*What is needed*. Every record must be repeated exactly, with no omission.
###
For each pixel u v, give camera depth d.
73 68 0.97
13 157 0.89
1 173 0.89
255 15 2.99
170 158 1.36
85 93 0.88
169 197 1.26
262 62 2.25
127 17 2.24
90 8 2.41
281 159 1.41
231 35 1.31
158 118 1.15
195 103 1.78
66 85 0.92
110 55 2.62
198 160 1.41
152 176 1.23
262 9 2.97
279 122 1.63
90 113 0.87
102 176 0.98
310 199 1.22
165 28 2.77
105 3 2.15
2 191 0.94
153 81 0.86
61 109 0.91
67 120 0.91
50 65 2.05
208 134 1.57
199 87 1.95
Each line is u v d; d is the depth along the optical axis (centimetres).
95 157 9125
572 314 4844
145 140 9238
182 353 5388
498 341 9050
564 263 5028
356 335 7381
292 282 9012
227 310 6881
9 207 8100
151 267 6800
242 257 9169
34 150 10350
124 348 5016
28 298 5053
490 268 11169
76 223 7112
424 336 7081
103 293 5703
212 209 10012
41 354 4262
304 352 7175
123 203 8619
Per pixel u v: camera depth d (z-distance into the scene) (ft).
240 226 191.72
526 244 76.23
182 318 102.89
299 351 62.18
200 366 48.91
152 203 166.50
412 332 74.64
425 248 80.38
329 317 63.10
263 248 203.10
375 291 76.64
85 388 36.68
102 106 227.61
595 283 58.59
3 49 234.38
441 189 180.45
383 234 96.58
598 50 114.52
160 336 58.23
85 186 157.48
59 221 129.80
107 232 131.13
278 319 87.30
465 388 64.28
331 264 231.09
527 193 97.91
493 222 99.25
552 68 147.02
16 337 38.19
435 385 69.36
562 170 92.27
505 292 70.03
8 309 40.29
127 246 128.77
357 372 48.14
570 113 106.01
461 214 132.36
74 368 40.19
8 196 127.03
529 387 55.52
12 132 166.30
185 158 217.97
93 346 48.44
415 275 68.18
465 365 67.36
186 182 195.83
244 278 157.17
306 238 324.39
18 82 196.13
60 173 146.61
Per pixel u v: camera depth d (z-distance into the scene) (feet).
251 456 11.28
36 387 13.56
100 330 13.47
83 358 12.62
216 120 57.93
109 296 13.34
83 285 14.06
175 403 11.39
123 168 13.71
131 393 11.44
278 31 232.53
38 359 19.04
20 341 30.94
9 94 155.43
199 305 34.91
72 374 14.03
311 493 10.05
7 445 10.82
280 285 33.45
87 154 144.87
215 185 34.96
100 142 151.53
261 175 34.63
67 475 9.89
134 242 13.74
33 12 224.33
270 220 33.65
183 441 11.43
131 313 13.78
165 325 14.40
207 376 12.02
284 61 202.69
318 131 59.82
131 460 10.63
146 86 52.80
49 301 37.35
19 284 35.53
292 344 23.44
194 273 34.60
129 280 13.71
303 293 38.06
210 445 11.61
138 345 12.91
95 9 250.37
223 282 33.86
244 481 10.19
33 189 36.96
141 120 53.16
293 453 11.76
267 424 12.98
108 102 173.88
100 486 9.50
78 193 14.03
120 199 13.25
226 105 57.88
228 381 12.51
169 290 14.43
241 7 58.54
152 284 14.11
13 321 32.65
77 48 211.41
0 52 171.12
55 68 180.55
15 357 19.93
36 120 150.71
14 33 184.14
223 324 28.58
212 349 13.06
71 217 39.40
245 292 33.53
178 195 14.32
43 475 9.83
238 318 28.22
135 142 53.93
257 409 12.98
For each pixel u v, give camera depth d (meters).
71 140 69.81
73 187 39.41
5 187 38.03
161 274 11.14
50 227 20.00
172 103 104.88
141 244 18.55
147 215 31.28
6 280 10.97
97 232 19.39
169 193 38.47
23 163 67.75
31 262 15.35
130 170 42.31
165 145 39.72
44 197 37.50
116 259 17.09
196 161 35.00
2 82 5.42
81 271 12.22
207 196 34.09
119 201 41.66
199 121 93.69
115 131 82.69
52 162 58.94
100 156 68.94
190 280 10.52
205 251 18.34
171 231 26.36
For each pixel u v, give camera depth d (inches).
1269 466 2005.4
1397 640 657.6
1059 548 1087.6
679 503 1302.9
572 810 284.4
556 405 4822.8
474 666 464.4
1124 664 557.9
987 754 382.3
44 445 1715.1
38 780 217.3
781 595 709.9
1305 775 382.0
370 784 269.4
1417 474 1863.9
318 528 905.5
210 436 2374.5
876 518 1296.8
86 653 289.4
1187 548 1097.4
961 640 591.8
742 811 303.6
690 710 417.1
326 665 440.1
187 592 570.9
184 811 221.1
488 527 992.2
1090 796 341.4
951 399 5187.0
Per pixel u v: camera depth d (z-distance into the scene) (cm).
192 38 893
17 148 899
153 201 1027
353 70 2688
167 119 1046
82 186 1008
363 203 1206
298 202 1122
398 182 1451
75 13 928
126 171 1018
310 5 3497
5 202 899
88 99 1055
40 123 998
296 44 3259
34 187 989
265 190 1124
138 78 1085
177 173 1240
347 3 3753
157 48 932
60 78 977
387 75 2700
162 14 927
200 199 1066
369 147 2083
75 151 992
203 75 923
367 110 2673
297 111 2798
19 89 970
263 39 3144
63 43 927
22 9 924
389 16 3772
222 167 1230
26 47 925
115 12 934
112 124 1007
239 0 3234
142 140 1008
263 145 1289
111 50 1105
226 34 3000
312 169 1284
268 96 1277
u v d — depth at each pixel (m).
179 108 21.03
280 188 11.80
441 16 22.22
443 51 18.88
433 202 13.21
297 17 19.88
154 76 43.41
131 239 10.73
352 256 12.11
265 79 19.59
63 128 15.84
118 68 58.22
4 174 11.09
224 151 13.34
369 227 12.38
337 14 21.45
###
*Expected answer*.
For each pixel u v, give camera depth d.
73 68 0.97
13 157 0.89
1 173 0.89
255 15 2.99
170 158 1.36
85 93 0.88
169 197 1.26
262 62 2.25
127 17 2.24
90 8 2.41
281 159 1.41
231 35 1.31
158 118 1.15
195 103 1.78
66 85 0.92
110 55 2.62
198 160 1.41
152 176 1.23
262 9 2.97
279 122 1.63
90 113 0.87
102 176 0.98
310 199 1.22
165 28 2.77
105 3 2.15
2 191 0.94
153 81 0.86
61 109 0.91
67 120 0.91
50 65 2.05
208 134 1.57
199 87 1.95
Each line is u v d; d is the depth along the optical axis (centimetres).
95 157 9125
572 314 4844
145 140 9238
182 353 5388
498 341 9050
564 263 5028
356 335 7381
292 282 9012
227 310 6881
9 207 8100
151 267 6800
242 257 9169
34 150 10350
124 348 5016
28 298 5053
490 268 11169
76 223 7112
424 336 7081
103 293 5703
212 209 10012
41 354 4262
304 352 7175
123 203 8619
Per pixel u v: camera depth d (z-distance into the scene) (ft).
240 226 191.72
526 244 76.23
182 318 102.89
299 351 62.18
200 366 48.91
152 203 166.50
412 332 74.64
425 248 80.38
329 317 63.10
263 248 203.10
375 291 76.64
85 388 36.68
102 106 227.61
595 283 58.59
3 49 234.38
441 189 180.45
383 234 96.58
598 50 114.52
160 336 58.23
85 186 157.48
59 221 129.80
107 232 131.13
278 319 87.30
465 388 64.28
331 264 231.09
527 193 97.91
493 222 99.25
552 68 147.02
16 337 38.19
435 385 69.36
562 170 92.27
505 292 70.03
8 309 40.29
127 246 128.77
357 372 48.14
570 113 106.01
461 214 132.36
74 368 40.19
8 196 127.03
529 387 55.52
12 132 166.30
185 158 217.97
93 346 48.44
415 275 68.18
465 365 67.36
186 182 195.83
244 278 157.17
306 238 324.39
18 82 196.13
60 173 146.61
Per pixel u v: camera depth d (z-distance into the scene) (feet).
251 456 11.28
36 387 13.56
100 330 13.47
83 358 12.62
216 120 57.93
109 296 13.34
83 285 14.06
175 403 11.39
123 168 13.71
131 393 11.44
278 31 232.53
38 359 19.04
20 341 30.94
9 94 155.43
199 305 34.91
72 374 14.03
311 493 10.05
7 445 10.82
280 285 33.45
87 154 144.87
215 185 34.96
100 142 151.53
261 175 34.63
67 475 9.89
134 242 13.74
33 12 224.33
270 220 33.65
183 441 11.43
131 313 13.78
165 325 14.40
207 376 12.02
284 61 202.69
318 131 59.82
131 460 10.63
146 86 52.80
49 301 37.35
19 284 35.53
292 344 23.44
194 273 34.60
129 280 13.71
303 293 38.06
210 445 11.61
138 345 12.91
95 9 250.37
223 282 33.86
244 481 10.19
33 189 36.96
141 120 53.16
293 453 11.76
267 424 12.98
108 102 173.88
100 486 9.50
78 193 14.03
120 199 13.25
226 105 57.88
228 381 12.51
169 290 14.43
241 7 58.54
152 284 14.11
13 321 32.65
77 48 211.41
0 52 171.12
55 68 180.55
15 357 19.93
36 120 150.71
14 33 184.14
223 324 28.58
212 349 13.06
71 217 39.40
245 292 33.53
178 195 14.32
43 475 9.83
238 318 28.22
135 142 53.93
257 409 12.98
For each pixel u v, give camera depth d (meters).
71 140 69.81
73 187 39.41
5 187 38.03
161 274 11.14
50 227 20.00
172 103 104.88
141 244 18.55
147 215 31.28
6 280 10.97
97 232 19.39
169 193 38.47
23 163 67.75
31 262 15.35
130 170 42.31
165 145 39.72
44 197 37.50
116 259 17.09
196 161 35.00
2 82 5.42
81 271 12.22
207 196 34.09
119 201 41.66
199 121 93.69
115 131 82.69
52 162 58.94
100 156 68.94
190 280 10.52
205 251 18.34
171 231 26.36
For each pixel u v, give camera depth d (inches).
1269 466 2005.4
1397 640 657.6
1059 548 1087.6
679 503 1302.9
572 810 284.4
556 405 4822.8
474 666 464.4
1124 664 557.9
987 754 382.3
44 445 1715.1
38 780 217.3
781 595 709.9
1305 775 382.0
370 784 269.4
1417 474 1863.9
318 528 905.5
210 436 2374.5
876 518 1296.8
86 653 289.4
1187 548 1097.4
961 640 591.8
742 811 303.6
690 710 417.1
326 665 440.1
187 592 570.9
184 811 221.1
488 527 992.2
1090 796 341.4
951 399 5187.0
Per pixel u v: camera depth d (z-distance into the scene) (cm).
192 38 893
17 148 899
153 201 1027
353 70 2688
167 119 1046
82 186 1008
363 203 1206
298 202 1122
398 182 1451
75 13 928
126 171 1018
310 5 3497
5 202 899
88 99 1055
40 123 998
296 44 3259
34 187 989
265 190 1124
138 78 1085
177 173 1240
347 3 3753
157 48 932
60 78 977
387 75 2700
162 14 927
200 199 1066
369 147 2083
75 151 992
203 75 923
367 110 2673
297 111 2798
19 89 970
263 39 3144
63 43 927
22 9 924
389 16 3772
222 167 1230
26 47 925
115 12 934
112 124 1007
239 0 3234
142 140 1008
263 145 1289
111 50 1105
226 34 3000
312 169 1284
268 96 1277
u v d — depth at each pixel (m).
179 108 21.03
280 188 11.80
441 16 22.22
443 51 18.88
433 202 13.21
297 17 19.88
154 76 43.41
131 239 10.73
352 256 12.11
265 79 19.59
63 128 15.84
118 68 58.22
4 174 11.09
224 151 13.34
369 227 12.38
337 14 21.45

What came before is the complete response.